L'histoire :
Ce matin-là, les policiers repêchent dans la Seine le cadavre d'un homme avec, dans la poche, un message écrit, une lettre d'amour désespérée qui laisse penser à un suicide. L'inspecteur Dormoy n'en est pas à son premier cas, mais quelque chose de particulier suscite sa curiosité. Le suicidé s'appelait d'ailleurs Jules comme lui. Les environs de la tour Eiffel sont victimes en ce moment d'une série de vols qui touchent les passants sans distinction, et surprennent par l'habileté du voleur. Une relation de Jules lui rend visite au commissariat pour porter plainte. Il s'est fait dérober sa sacoche, avec des documents très importants qu'il destinait à un député, et qui contiendraient des secrets d'état très sensibles. Dormoy lance une opération d'envergure pour attraper le pickpocket, mais même lors de sa première intervention, c'est quasiment sous ses yeux que les gens réalisent qu'ils viennent de se faire subtiliser leur portefeuille ou un bijou. A quelques rues de là, une jeune femme fait l'inventaire de son butin du jour : un sac en cuir avec des fiches concernant des militaires, sans intérêt de toute évidence, de beaux bijoux et des montres à gousset, de l'argent bien sûr. Et un portefeuille qui contient une très belle lettre d'amour tellement triste, et le nom de son auteur : Jules Dormoy. Touchée par ce très beau témoignage, et se disant qu'elle peut éviter l'irréparable, elle décide de se rendre à l'adresse de Jules.
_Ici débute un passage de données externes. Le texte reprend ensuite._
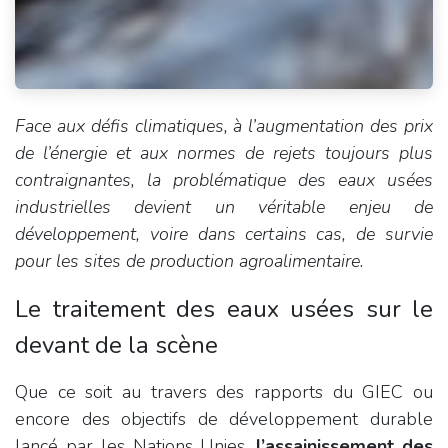
Face aux défis climatiques, à l’augmentation des prix
de l’énergie et aux normes de rejets toujours plus
contraignantes, la problématique des eaux usées
industrielles devient un véritable enjeu de
développement, voire dans certains cas, de survie
pour les sites de production agroalimentaire.
Le traitement des eaux usées sur le
devant de la scène
Que ce soit au travers des rapports du GIEC ou
encore des objectifs de développement durable
lancé par les Nations Unies,
l’assainissement des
Ce qu'on en pense sur la planète BD :
Après le Canonnier de la Tour Eiffel, voici une nouvelle histoire autour du célèbre monument, dans le Paris du début du siècle dernier. Jack Manini au scénario, cette fois accompagné d'Hervé Richez, retrouvent David Ratte pour illustrer cette enquête légère autour de vols systématiques sur le parvis de la grande dame. On débute par un clin d'œil qui remet en scène le canonnier qui sonne midi et les trois hommes en noir qui lui donnent le top. Le ton est résolument drôle et grand public, le dessinateur s'amuse dès la première page avec les visages de ses protagonistes aux expressions un peu exagérées, un peu comme s'ils jouaient dans un film muet. Les décors et les costumes sont très beaux, détaillés à souhait. Ratte est un artiste très productif, il est déjà au générique de trois albums cette année, à chaque fois d'une qualité constante dans un style semi-réaliste techniquement exigeant. Les deux personnages principaux sont sympathiques et attachants, et les scénaristes ont ajouté au piquant de leur rencontre le contexte d'un scandale politique des années post-Dreyfus, lorsque des fiches avaient été créées en secret sur des militaires. Cela donne une petite densité supplémentaire à cette aventure gentiment rétro, qui nous fait passer un bon moment sans autre prétention que la distraction, mais très bien construit par des auteurs qui connaissent leur métier.